- **INSTRUCTIONS TO FOLLOW**
Using the data below, return the stretch from the line that contains "(3) | Karl Young (3) |" through the line that contains "César Sánchez |", both included, exactly as it stands and nothing beyond it.

- **SUPPLIED ENTRIES**
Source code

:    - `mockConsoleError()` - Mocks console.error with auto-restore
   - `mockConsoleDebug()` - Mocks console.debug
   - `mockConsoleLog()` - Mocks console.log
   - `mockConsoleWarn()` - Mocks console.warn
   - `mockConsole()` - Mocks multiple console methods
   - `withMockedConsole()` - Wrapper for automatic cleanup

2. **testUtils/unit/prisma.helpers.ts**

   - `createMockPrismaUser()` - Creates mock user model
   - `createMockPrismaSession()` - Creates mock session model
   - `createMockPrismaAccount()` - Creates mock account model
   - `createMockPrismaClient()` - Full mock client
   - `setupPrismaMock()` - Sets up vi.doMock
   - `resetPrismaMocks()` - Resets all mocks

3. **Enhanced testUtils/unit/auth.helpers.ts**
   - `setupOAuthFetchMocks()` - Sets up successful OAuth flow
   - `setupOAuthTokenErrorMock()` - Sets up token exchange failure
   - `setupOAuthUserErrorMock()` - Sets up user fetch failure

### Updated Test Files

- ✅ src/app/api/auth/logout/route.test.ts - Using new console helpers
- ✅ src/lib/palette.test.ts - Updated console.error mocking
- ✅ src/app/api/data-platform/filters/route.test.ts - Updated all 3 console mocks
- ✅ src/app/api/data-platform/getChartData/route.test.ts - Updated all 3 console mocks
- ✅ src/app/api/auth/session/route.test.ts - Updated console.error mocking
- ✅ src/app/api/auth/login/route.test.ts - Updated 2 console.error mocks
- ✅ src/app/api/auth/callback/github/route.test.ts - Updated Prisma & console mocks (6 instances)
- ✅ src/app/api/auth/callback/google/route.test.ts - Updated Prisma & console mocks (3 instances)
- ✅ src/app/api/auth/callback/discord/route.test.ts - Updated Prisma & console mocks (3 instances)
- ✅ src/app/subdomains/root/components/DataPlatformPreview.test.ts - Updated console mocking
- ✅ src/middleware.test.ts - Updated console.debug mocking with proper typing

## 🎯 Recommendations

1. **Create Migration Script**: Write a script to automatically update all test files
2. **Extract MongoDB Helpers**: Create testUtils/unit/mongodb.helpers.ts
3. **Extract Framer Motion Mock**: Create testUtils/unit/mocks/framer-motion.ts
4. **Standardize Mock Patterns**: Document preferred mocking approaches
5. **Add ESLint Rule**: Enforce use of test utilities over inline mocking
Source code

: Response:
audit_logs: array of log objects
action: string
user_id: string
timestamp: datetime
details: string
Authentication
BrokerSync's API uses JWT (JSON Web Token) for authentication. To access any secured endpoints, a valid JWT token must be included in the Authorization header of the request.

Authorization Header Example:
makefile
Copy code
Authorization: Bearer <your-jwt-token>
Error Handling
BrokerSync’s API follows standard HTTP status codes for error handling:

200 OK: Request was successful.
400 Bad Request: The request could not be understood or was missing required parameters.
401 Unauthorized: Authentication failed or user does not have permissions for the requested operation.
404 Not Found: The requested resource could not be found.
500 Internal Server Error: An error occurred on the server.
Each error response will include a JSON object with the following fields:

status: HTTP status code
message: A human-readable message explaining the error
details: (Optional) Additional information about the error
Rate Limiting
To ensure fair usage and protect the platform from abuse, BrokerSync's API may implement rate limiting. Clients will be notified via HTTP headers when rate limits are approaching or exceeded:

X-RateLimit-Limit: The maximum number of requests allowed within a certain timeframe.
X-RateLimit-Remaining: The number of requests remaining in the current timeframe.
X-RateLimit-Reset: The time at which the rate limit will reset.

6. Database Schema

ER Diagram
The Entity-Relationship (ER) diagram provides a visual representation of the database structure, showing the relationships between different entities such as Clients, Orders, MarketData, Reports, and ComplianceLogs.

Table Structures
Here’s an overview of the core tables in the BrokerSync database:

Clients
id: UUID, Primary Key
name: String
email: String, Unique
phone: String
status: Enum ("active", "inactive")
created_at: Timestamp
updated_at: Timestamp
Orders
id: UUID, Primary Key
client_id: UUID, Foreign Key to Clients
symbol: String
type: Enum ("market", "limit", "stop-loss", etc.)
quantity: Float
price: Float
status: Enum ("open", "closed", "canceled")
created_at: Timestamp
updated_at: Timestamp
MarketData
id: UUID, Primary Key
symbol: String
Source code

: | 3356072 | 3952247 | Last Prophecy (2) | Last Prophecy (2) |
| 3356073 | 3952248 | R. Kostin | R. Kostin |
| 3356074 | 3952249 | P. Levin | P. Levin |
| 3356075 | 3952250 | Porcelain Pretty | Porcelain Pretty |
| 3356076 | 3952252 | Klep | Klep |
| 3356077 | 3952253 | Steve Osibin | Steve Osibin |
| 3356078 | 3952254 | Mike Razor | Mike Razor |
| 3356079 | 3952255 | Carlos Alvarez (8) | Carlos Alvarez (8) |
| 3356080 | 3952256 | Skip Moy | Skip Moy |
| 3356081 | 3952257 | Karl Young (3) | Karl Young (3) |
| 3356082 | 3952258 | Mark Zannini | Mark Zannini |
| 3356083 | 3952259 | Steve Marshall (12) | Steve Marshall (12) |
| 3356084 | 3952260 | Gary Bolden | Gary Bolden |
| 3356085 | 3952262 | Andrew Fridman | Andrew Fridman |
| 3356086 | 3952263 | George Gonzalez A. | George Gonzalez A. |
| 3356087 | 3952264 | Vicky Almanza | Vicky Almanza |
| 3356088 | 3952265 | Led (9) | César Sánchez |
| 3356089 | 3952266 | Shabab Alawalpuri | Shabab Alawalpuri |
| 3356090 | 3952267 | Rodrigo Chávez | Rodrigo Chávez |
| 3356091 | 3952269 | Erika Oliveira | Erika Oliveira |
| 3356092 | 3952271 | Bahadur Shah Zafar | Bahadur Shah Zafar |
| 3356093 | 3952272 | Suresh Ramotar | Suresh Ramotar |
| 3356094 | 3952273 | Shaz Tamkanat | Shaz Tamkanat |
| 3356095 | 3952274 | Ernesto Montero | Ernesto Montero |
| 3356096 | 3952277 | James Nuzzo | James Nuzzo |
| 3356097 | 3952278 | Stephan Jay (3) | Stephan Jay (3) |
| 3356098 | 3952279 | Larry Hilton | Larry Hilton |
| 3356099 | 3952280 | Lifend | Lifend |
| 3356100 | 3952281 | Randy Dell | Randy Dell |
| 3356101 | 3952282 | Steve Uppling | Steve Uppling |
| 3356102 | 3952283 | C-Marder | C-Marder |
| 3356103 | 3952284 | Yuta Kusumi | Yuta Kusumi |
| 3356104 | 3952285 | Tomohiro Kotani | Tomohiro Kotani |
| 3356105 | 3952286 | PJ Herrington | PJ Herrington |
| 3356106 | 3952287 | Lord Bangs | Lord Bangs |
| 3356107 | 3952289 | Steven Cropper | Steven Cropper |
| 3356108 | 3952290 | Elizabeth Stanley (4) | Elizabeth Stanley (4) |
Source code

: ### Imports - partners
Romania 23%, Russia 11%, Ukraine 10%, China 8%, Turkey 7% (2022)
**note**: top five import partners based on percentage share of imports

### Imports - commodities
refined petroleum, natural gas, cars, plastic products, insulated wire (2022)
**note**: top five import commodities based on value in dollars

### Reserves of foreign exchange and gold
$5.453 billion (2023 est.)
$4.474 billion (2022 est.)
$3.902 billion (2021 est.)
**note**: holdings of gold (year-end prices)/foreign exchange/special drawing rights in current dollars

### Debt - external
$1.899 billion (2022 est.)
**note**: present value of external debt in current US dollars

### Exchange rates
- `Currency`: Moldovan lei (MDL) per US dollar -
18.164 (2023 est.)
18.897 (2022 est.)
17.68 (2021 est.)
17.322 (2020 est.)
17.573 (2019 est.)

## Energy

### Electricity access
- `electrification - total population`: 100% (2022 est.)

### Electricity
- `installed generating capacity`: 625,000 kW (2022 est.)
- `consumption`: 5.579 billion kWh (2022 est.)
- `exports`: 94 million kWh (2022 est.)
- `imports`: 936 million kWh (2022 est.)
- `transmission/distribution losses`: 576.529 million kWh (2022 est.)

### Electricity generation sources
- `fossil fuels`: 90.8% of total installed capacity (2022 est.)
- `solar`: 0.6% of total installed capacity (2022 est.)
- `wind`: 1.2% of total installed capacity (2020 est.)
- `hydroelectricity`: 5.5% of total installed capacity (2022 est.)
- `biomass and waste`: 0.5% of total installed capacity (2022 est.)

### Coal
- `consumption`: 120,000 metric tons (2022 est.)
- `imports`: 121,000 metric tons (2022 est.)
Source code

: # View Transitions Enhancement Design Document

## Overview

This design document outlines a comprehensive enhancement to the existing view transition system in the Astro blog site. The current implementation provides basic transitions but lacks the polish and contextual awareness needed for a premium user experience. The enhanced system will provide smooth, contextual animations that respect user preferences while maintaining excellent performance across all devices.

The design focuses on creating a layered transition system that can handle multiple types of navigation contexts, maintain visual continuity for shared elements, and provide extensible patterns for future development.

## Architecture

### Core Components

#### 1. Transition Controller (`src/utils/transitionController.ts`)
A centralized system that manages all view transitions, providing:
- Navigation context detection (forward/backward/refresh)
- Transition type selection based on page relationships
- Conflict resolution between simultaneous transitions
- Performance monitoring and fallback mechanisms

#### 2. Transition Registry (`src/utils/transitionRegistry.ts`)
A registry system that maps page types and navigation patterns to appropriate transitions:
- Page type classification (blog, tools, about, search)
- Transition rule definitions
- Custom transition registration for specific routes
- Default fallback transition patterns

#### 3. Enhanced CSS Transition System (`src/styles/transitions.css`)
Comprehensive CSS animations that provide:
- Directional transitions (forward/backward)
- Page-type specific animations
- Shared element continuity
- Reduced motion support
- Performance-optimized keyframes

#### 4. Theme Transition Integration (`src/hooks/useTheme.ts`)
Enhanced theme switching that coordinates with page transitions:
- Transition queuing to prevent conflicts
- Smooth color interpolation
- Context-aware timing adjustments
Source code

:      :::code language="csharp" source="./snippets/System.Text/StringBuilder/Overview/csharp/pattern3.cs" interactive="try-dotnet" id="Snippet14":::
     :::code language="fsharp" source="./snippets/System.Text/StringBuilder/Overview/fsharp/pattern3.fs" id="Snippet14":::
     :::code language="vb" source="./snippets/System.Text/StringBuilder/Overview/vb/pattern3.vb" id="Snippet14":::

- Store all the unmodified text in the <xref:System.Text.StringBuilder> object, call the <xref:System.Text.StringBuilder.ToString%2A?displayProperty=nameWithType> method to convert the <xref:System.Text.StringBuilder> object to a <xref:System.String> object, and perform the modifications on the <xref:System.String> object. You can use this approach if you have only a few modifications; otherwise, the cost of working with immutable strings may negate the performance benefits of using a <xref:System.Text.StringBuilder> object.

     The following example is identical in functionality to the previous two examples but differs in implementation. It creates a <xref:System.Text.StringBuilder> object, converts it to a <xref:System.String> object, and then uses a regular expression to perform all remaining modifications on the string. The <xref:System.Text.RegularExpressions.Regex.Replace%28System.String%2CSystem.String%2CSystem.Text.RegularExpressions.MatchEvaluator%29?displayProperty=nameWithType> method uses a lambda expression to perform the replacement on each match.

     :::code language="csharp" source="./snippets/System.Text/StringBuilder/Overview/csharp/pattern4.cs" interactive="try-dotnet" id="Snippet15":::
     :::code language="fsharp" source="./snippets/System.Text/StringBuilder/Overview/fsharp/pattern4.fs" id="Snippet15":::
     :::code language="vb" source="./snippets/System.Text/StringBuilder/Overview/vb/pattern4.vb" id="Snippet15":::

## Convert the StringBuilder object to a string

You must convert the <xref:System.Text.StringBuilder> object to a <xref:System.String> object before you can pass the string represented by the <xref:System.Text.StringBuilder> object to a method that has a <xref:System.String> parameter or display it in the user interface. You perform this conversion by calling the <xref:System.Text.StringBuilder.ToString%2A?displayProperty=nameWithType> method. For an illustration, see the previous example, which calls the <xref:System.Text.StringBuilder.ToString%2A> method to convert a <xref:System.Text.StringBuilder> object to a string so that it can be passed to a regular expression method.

- **YOUR SOLUTION**
| 3356081 | 3952257 | Karl Young (3) | Karl Young (3) |
| 3356082 | 3952258 | Mark Zannini | Mark Zannini |
| 3356083 | 3952259 | Steve Marshall (12) | Steve Marshall (12) |
| 3356084 | 3952260 | Gary Bolden | Gary Bolden |
| 3356085 | 3952262 | Andrew Fridman | Andrew Fridman |
| 3356086 | 3952263 | George Gonzalez A. | George Gonzalez A. |
| 3356087 | 3952264 | Vicky Almanza | Vicky Almanza |
| 3356088 | 3952265 | Led (9) | César Sánchez |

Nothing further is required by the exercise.